Feeling creative? Try a few weeks in Porcupine Mountains cabin
If you’re an artist who loves the wilderness, and what artist doesn’t, Friends of the Porkies has a deal for you.
The volunteer group offers an artist-in-residence program that allows people to stay in a cabin deep in the heart of the Porcupine Mountains Wilderness State Park in the Upper Peninsula. The artists stay for two to three weeks while they explore the 60,000-acre park between May and October.
They’re then asked to share their experience through an hour-long workshop or talk, and contribute a piece of art that reflects their stay, said Sherrie McCabe, program director.

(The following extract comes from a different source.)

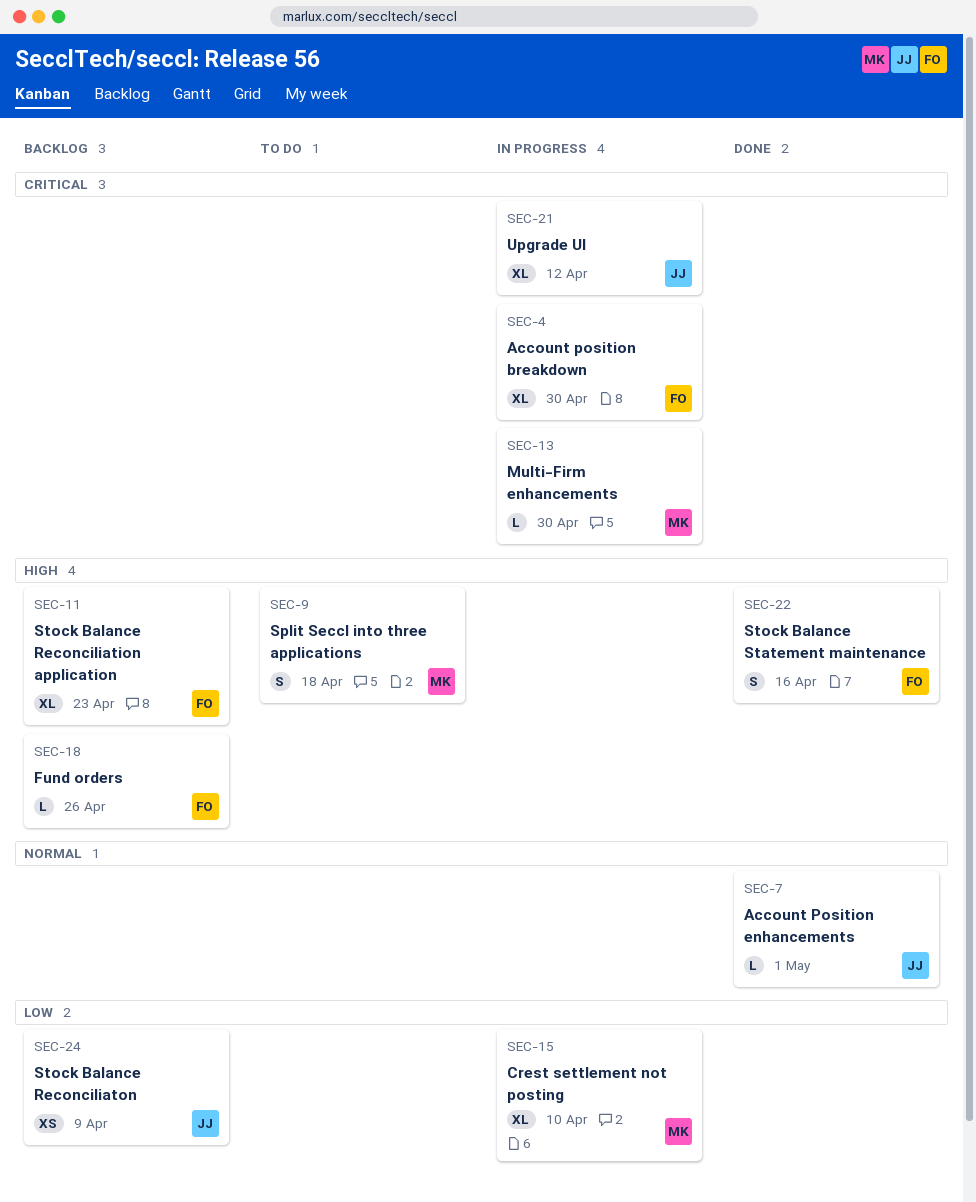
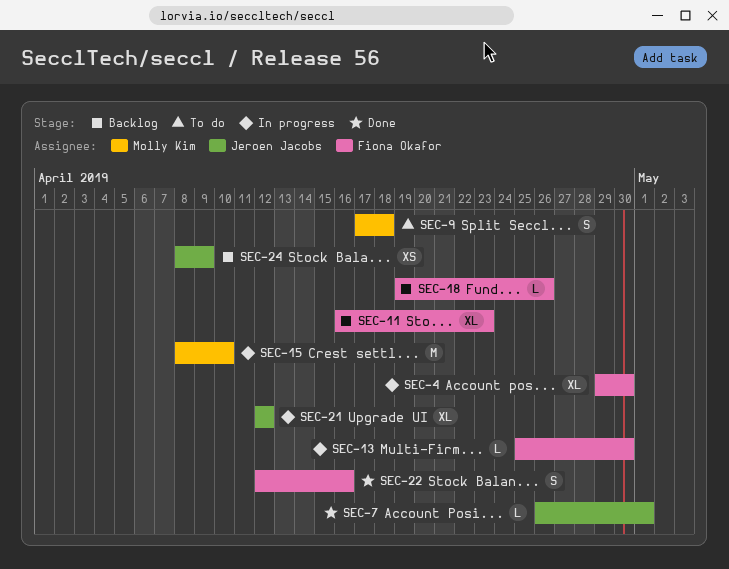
SEC-13, owner: Molly Kim -> Fiona Okafor
SEC-15, estimate: XL -> M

“They’re coming here to investigate the park, absorb what it has to offer,” she said. “This gives them a chance to be in the wilderness, to show people what it looks like in their eyes.”
The 11-year-old program usually picks three to five people for the summer residency, said McCabe. There’s also a winter residency, which, this being the U.P., isn’t quite as popular. The remote cabin is even more remote when the roads are buried in snow.
Applications can be found at the group’s website at www.porkies.org. The deadline is March 31.
The chief selling point for the program, which doesn’t offer a stipend, is the state park. The Porkies has lakes, waterfalls, wooded peaks and 25 miles of shoreline along Lake Superior.
It’s not a coincidence that McCabe lives 12 miles from the park.
“I can’t even tell you how wonderful it is to have the park in my back yard,” she said. “It’s a magical place, almost like when you read about an enchanted forest.”
She encourages artists to explore as much as possible before creating their art. That way, they’ll get a better feel for everything the park offers.
As for their living arrangements, they’ll stay at a one-room, timber-frame cabin on the Little Union River. The artists, who are allowed to bring one guest, will be staying at the cabin at different times.
The cabin is the picture of rustic: It has no electricity or running water. It has a propane light, propane stove and oven, and wood stove for heat. Out back is an outhouse. McCabe calls it “cozy.”
She said artists have been pleasantly surprised by the domicile, especially when compared with other cabins in the state park. It has a comfy bed, an antique Morris chair that reclines, and drapes over the windows.
But, again, McCabe encourages artists not to spend a lot of time in the abode. They should be outside, seeing everything the park has to offer.
“It’s a big park,” she said. “The more absorbing they do, the more their artwork will be inclusive.”